== Segment start ==

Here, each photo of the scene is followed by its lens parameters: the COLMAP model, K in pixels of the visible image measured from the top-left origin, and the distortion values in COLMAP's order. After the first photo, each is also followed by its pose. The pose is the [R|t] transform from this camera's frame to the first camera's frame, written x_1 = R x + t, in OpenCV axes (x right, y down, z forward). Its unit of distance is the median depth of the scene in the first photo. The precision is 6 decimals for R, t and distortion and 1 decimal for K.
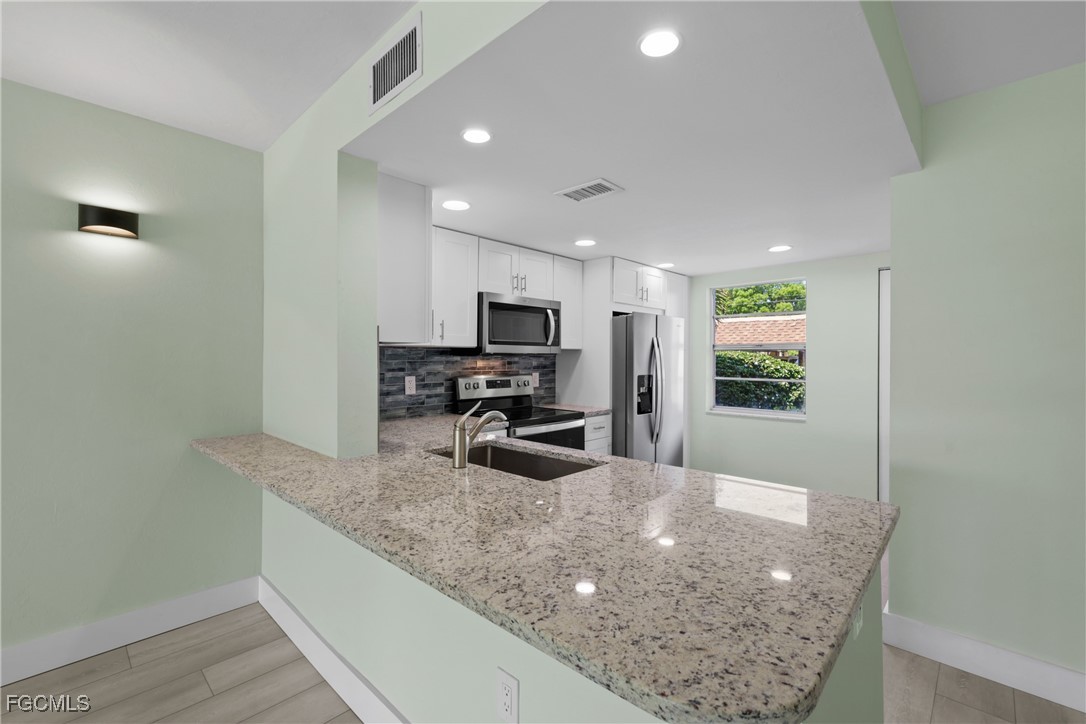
lens RADIAL K [[463.6, 0, 542.0], [0, 463.6, 361.5], [0, 0, 1]] dist [0.003253, -0.000512]
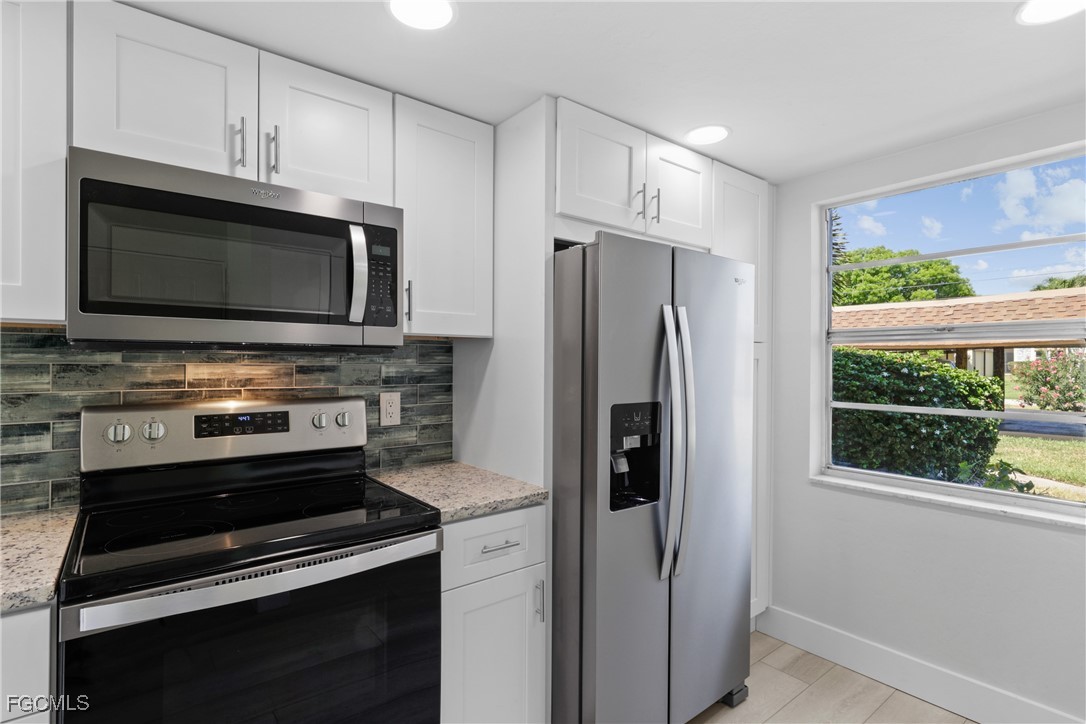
lens RADIAL K [[527.3, 0, 546.8], [0, 527.3, 362.4], [0, 0, 1]] dist [-0.000293, 0.000242]
pose [[0.991052, 0.005757, -0.133355, 0.200877], [-0.006075, 0.999980, -0.001975, -0.003760], [0.133341, 0.002767, 0.991066, 0.545890]]
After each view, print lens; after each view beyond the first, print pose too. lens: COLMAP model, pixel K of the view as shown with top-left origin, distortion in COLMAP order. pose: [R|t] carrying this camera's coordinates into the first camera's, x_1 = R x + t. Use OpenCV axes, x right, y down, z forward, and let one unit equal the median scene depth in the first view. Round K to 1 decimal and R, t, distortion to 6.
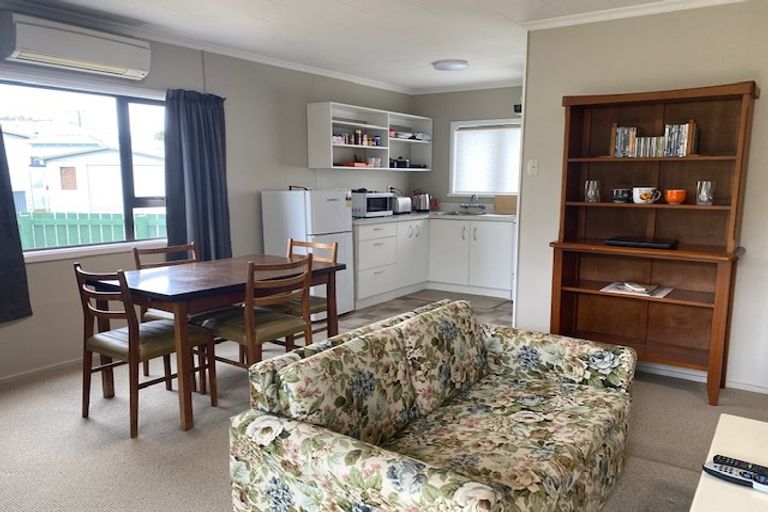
lens RADIAL K [[590.0, 0, 386.4], [0, 590.0, 254.7], [0, 0, 1]] dist [0.039270, -0.013745]
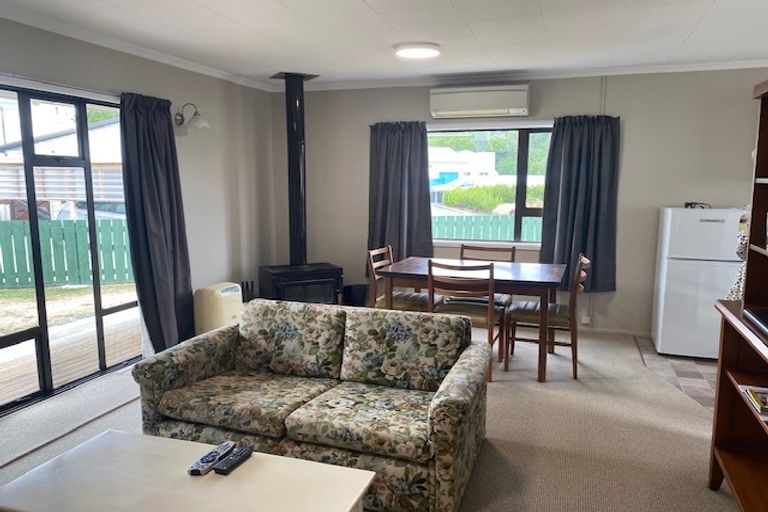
lens RADIAL K [[590.0, 0, 386.4], [0, 590.0, 261.5], [0, 0, 1]] dist [0.039270, -0.013745]
pose [[0.274753, 0.131757, -0.952445, 1.284098], [-0.128327, 0.986730, 0.099481, -0.129523], [0.952913, 0.094892, 0.288015, 0.678608]]
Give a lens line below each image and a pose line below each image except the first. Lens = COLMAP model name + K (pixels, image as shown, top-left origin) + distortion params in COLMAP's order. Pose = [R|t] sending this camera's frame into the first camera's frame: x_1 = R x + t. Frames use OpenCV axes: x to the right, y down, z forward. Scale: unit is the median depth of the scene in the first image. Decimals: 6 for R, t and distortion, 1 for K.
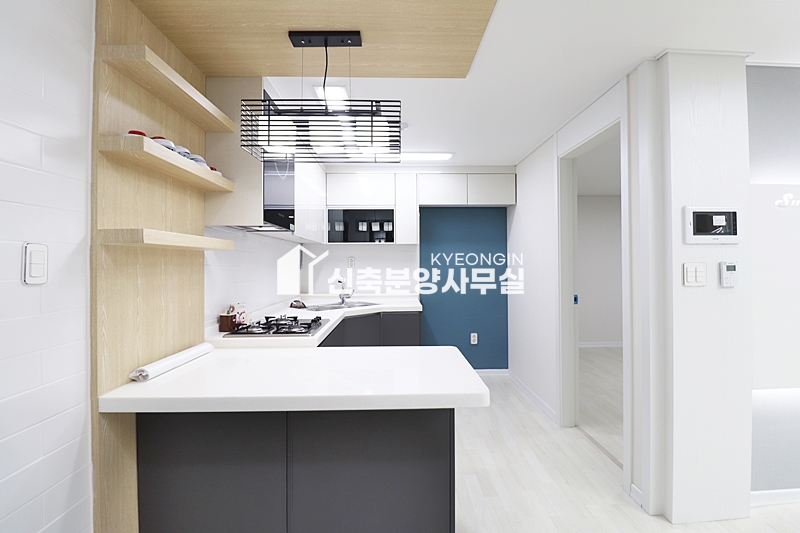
lens RADIAL K [[368.2, 0, 403.7], [0, 368.2, 262.3], [0, 0, 1]] dist [0.000542, -0.015147]
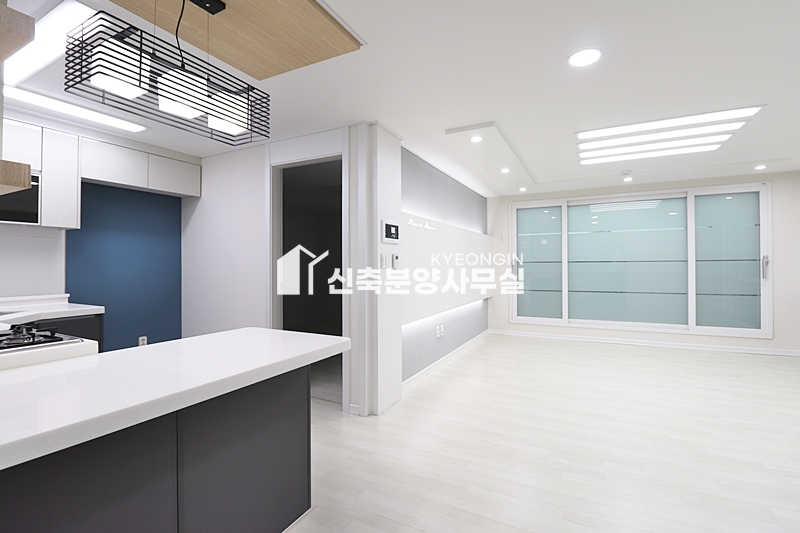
lens RADIAL K [[368.2, 0, 403.7], [0, 368.2, 262.3], [0, 0, 1]] dist [0.000542, -0.015147]
pose [[0.484592, 0.009668, 0.874687, -0.393828], [-0.003895, 0.999953, -0.008895, 0.032947], [-0.874732, 0.000904, 0.484607, 0.064312]]
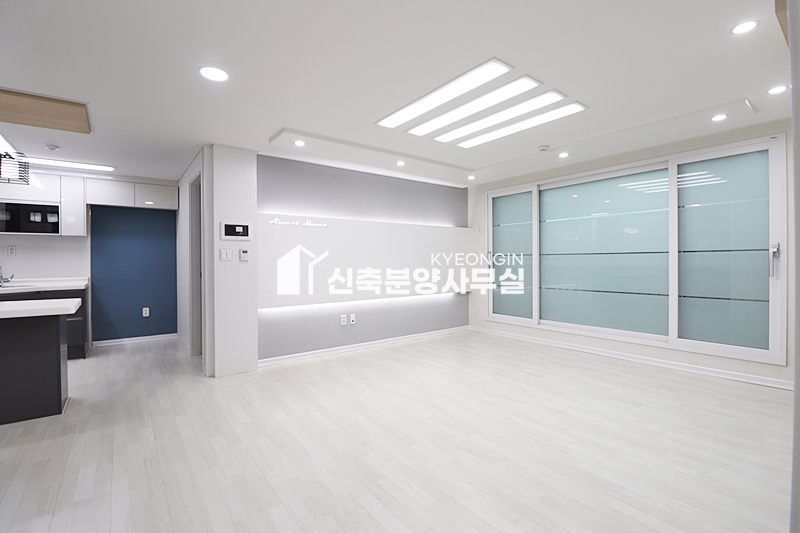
lens RADIAL K [[368.2, 0, 403.7], [0, 368.2, 262.3], [0, 0, 1]] dist [0.000542, -0.015147]
pose [[0.807417, -0.001822, 0.589979, 0.231201], [-0.002206, 0.999979, 0.006106, 0.037246], [-0.589977, -0.006231, 0.807396, -0.776335]]
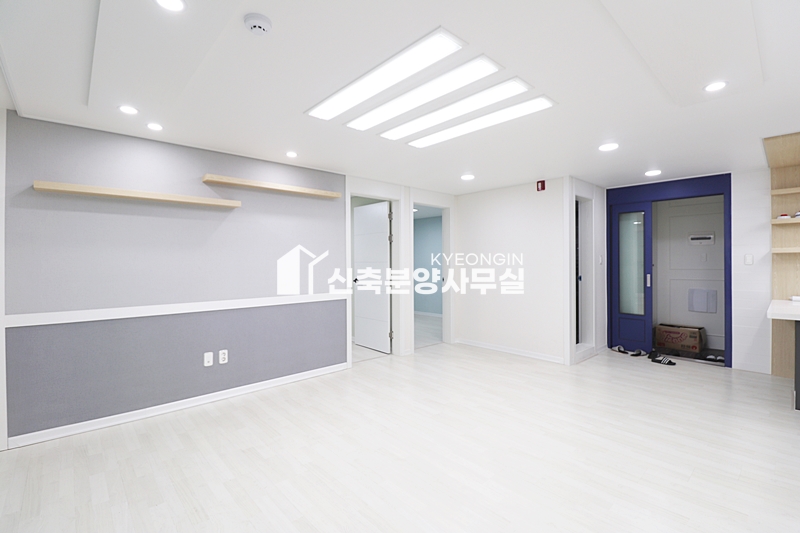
lens RADIAL K [[368.2, 0, 403.7], [0, 368.2, 262.3], [0, 0, 1]] dist [0.000542, -0.015147]
pose [[-0.752463, 0.012628, -0.658514, 1.607081], [0.012319, 0.999911, 0.005098, -0.017129], [0.658520, -0.004276, -0.752551, 0.541390]]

== Segment end ==

### ABOUT THIS EXERCISE
Write out every entry above exactly, minus the pictures.

### ANSWER AREA
Here, each photo of the scene is followed by its lens parameters: the COLMAP model, K in pixels of the visible image measured from the top-left origin, and the distortion values in COLMAP's order. After the first photo, each is also followed by its pose. The pose is the [R|t] transform from this camera's frame to the first camera's frame, written x_1 = R x + t, in OpenCV axes (x right, y down, z forward). Its unit of distance is the median depth of the scene in the first photo. The precision is 6 decimals for R, t and distortion and 1 decimal for K.
lens RADIAL K [[463.6, 0, 542.0], [0, 463.6, 361.5], [0, 0, 1]] dist [0.003253, -0.000512]
lens RADIAL K [[527.3, 0, 546.8], [0, 527.3, 362.4], [0, 0, 1]] dist [-0.000293, 0.000242]
pose [[0.991052, 0.005757, -0.133355, 0.200877], [-0.006075, 0.999980, -0.001975, -0.003760], [0.133341, 0.002767, 0.991066, 0.545890]]
After each view, print lens; after each view beyond the first, print pose too. lens: COLMAP model, pixel K of the view as shown with top-left origin, distortion in COLMAP order. pose: [R|t] carrying this camera's coordinates into the first camera's, x_1 = R x + t. Use OpenCV axes, x right, y down, z forward, and let one unit equal the median scene depth in the first view. Round K to 1 decimal and R, t, distortion to 6.
lens RADIAL K [[590.0, 0, 386.4], [0, 590.0, 254.7], [0, 0, 1]] dist [0.039270, -0.013745]
lens RADIAL K [[590.0, 0, 386.4], [0, 590.0, 261.5], [0, 0, 1]] dist [0.039270, -0.013745]
pose [[0.274753, 0.131757, -0.952445, 1.284098], [-0.128327, 0.986730, 0.099481, -0.129523], [0.952913, 0.094892, 0.288015, 0.678608]]
Give a lens line below each image and a pose line below each image except the first. Lens = COLMAP model name + K (pixels, image as shown, top-left origin) + distortion params in COLMAP's order. Pose = [R|t] sending this camera's frame into the first camera's frame: x_1 = R x + t. Frames use OpenCV axes: x to the right, y down, z forward. Scale: unit is the median depth of the scene in the first image. Decimals: 6 for R, t and distortion, 1 for K.
lens RADIAL K [[368.2, 0, 403.7], [0, 368.2, 262.3], [0, 0, 1]] dist [0.000542, -0.015147]
lens RADIAL K [[368.2, 0, 403.7], [0, 368.2, 262.3], [0, 0, 1]] dist [0.000542, -0.015147]
pose [[0.484592, 0.009668, 0.874687, -0.393828], [-0.003895, 0.999953, -0.008895, 0.032947], [-0.874732, 0.000904, 0.484607, 0.064312]]
lens RADIAL K [[368.2, 0, 403.7], [0, 368.2, 262.3], [0, 0, 1]] dist [0.000542, -0.015147]
pose [[0.807417, -0.001822, 0.589979, 0.231201], [-0.002206, 0.999979, 0.006106, 0.037246], [-0.589977, -0.006231, 0.807396, -0.776335]]
lens RADIAL K [[368.2, 0, 403.7], [0, 368.2, 262.3], [0, 0, 1]] dist [0.000542, -0.015147]
pose [[-0.752463, 0.012628, -0.658514, 1.607081], [0.012319, 0.999911, 0.005098, -0.017129], [0.658520, -0.004276, -0.752551, 0.541390]]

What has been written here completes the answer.